▶ **Dataset extract**:
----

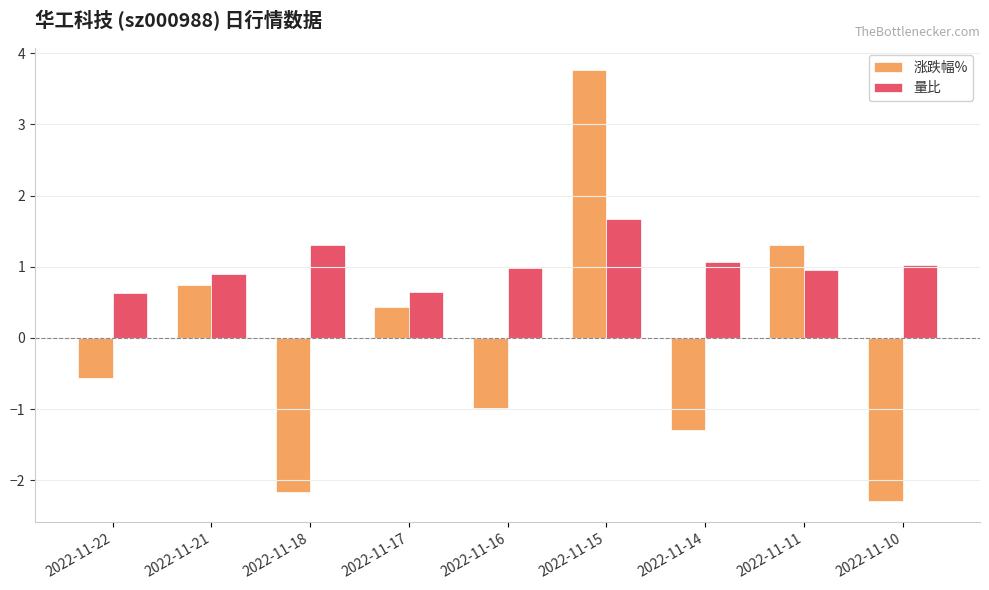

How many bars are there in total?

18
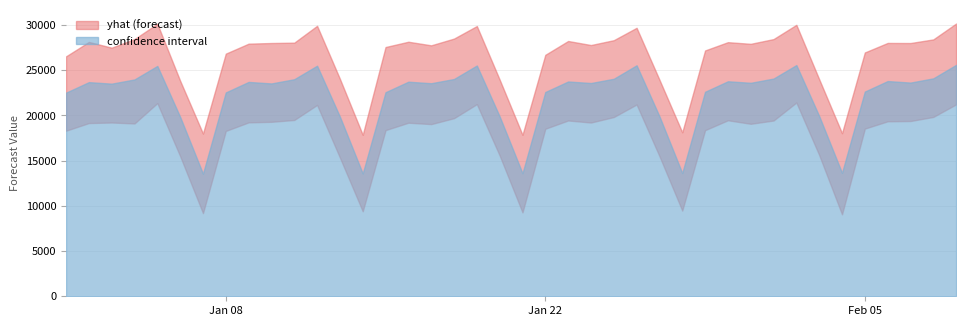

Which has a higher value, 4 or 22?

4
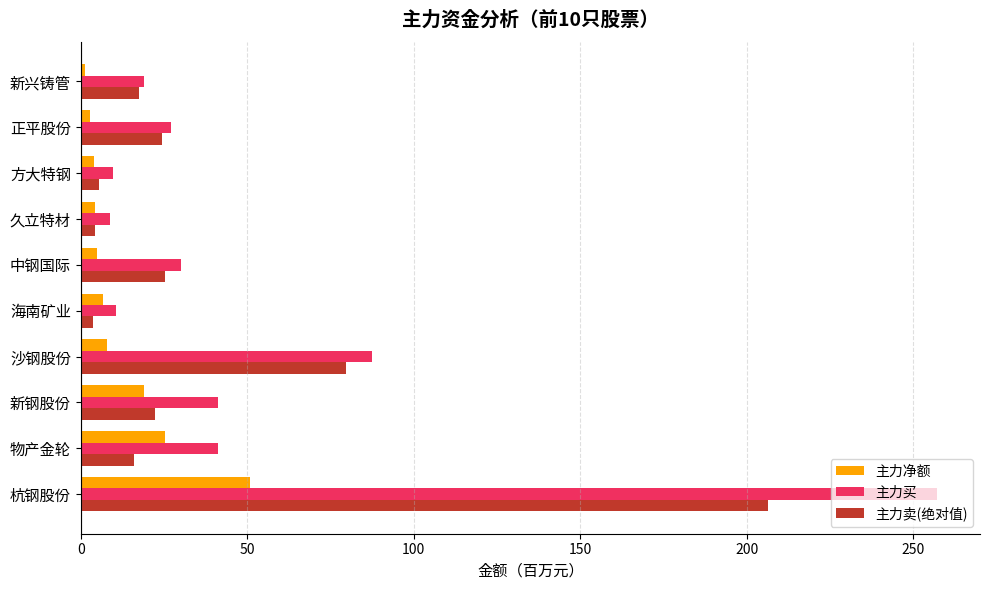

At which category does the chart reach its peak across all series?

杭钢股份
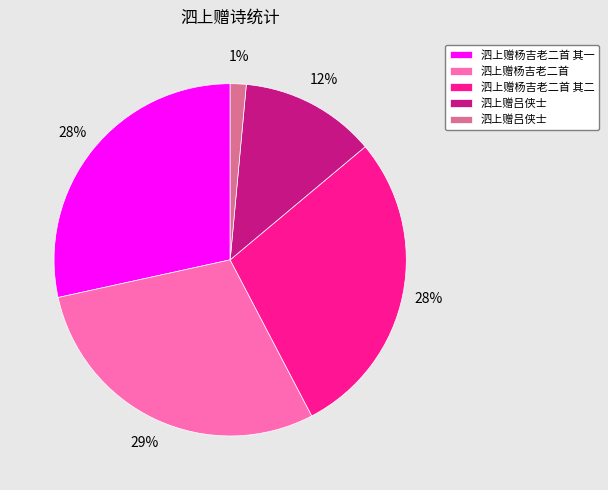

To the nearest percent, what is the average slice percentage?

20%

----

▶ **Task goal**:
Could you pull every line of text from the data above and reproduce it word for word, leaving the pictures out?

▶ **Answer box**:
How many bars are there in total?

18

Which has a higher value, 4 or 22?

4

At which category does the chart reach its peak across all series?

杭钢股份

To the nearest percent, what is the average slice percentage?

20%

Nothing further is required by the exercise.